Anyway, long story short, if you're going to start exposing users to
this implementation detail that was meant to be hidden (and do it in a
way that may be copied into several commands to boot), then I
definitely object.

Alright. Fair. I think with that additional context, I agree. I was coming from
a "this is a common format to both cone and non-cone modes" not a "this is a
leftover implementation detail from now-deprecated use cases" which is the vibe
I'm getting here.

I still think it would be unfortunate to have a single input parameter that
takes both kinds of specifications and interprets them either as cone or non-
cone depending on config and/or a flag. With cone mode specifications like
'a/b/c' being valid gitignore patterns there's no way of knowing whether the
user actually is supplying a pattern or accidentally supplied a directory in
non-cone mode.

With that in mind, I'd probably suggest something along the lines of having
'ls-tree' only accept cone-mode specifications (e.g. --cone-rules-file or so) to
avoid having the non-cone/cone distinction spread outside the 'sparse-checkout'
command. But that would be leaving non-cone users behind, and I guess we are not
quite there yet.

Given that 'ls-tree' is more of a plumbing command, I think it might still
make sense to use the patterns. That would also make the interaction
a bit more logical to me -- e.g. if you want to override the patterns
you have to pass them in the same format as the ones that would be read
by default.

No, sparsity specification should be provided by users the same way
they normally specify it (i.e. the way they pass it to
`sparse-checkout {add,set}`), not the way it's stored via some hidden
implementation detail.

I'd make an exception if you ended up using `git check-ignore` because
that command was specifically written about gitignore-style rules, and
git-ignore-style rules just happen to have been reused as-is for
non-cone-mode sparse-checkout rules.  But if you go that route:
    (1) you have to frame any extensions to check-ignore as things that
are useful for gitignore checking, and only incidentally useful to
sparse-checkouts
    (2) you'd have to forgo any cone-mode optimizations
Going the check-ignore route seems like the easiest path to providing
the basic functionality you need right now.  If your usecases remain
niche, that might be good enough for all time too.  If your usecases
become popular, though, I expect someone would eventually tire of
using `check-ignore` and implement similar functionality along with
supporting cone-mode in a `git check-sparsity` or `git sparse-checkout
debug-rules` command or something like that.

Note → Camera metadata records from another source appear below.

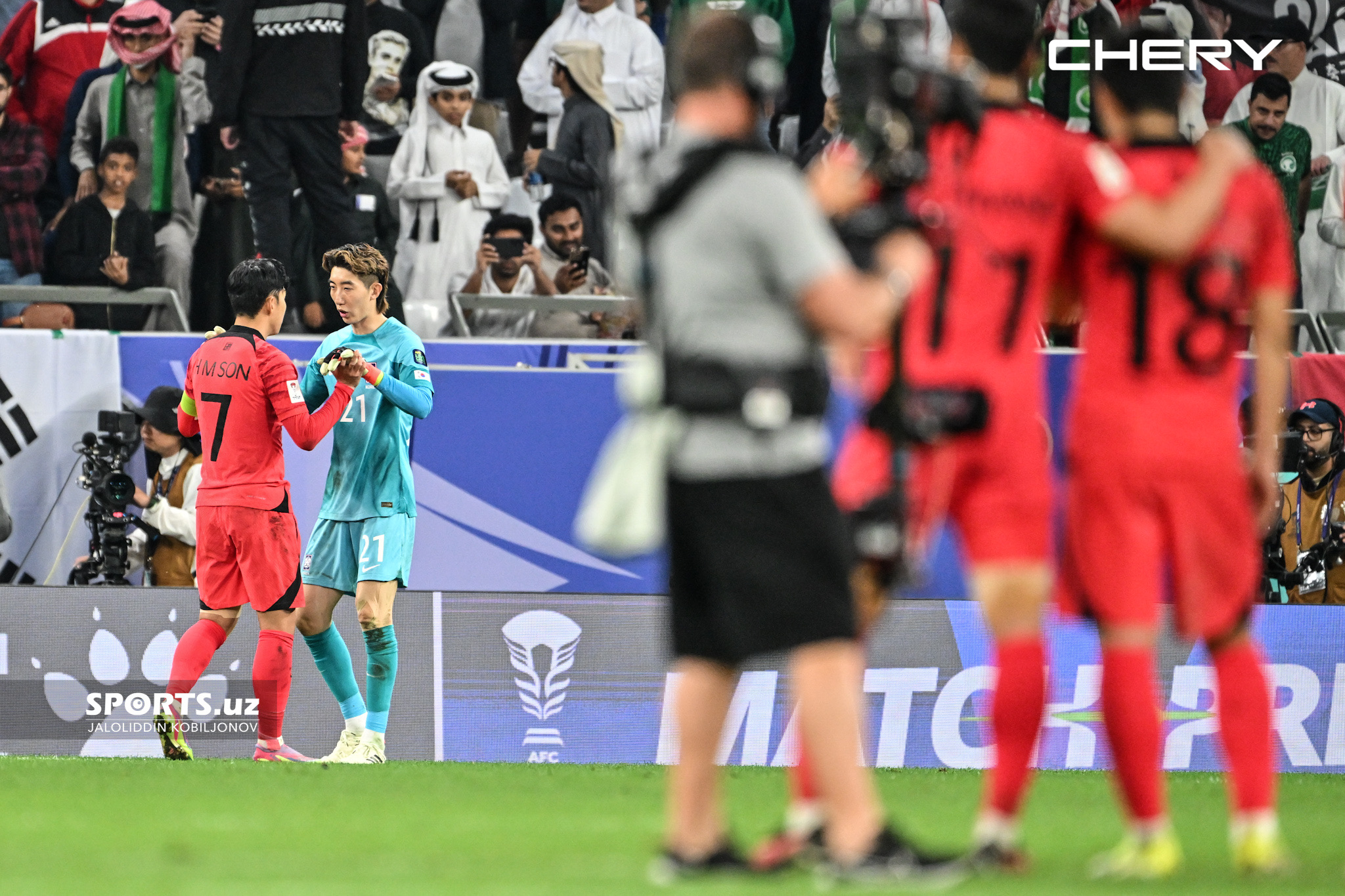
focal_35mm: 560
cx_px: 672
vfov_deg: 2.5
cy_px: 448
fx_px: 20919
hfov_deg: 3.7
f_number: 4
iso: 2500
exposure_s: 1/1000
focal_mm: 560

I guess that would be workable. But I would only want to use the command with
cone-mode patterns, so losing the cone-mode optimisations would be suboptimal.

If the 'ls-tree' path isn't the best way forward right now, do you think it
would be viable to add a subcommand along the lines of 'debug-rules/check-rules'
to sparse-checkout?

Then

    git ls-tree -r HEAD | git sparse-checkout debug-rules

would output only the path that match the current patterns. And

    <...> | git sparse-checkout debug-rules --rules-file <file> --[no]-cone

would be equivalent to setting the patterns with

   cat <file> | git sparse-checkout set --stdin --[no]-cone

before running the command above.

Then all the cone/no-cone pattern specification stuff is still contained within
the 'sparse-checkout' command and the documentation for the sub-command would
reside in the sparse-checkout.tx file next to all the caveats and discussion about
sparse-checkout.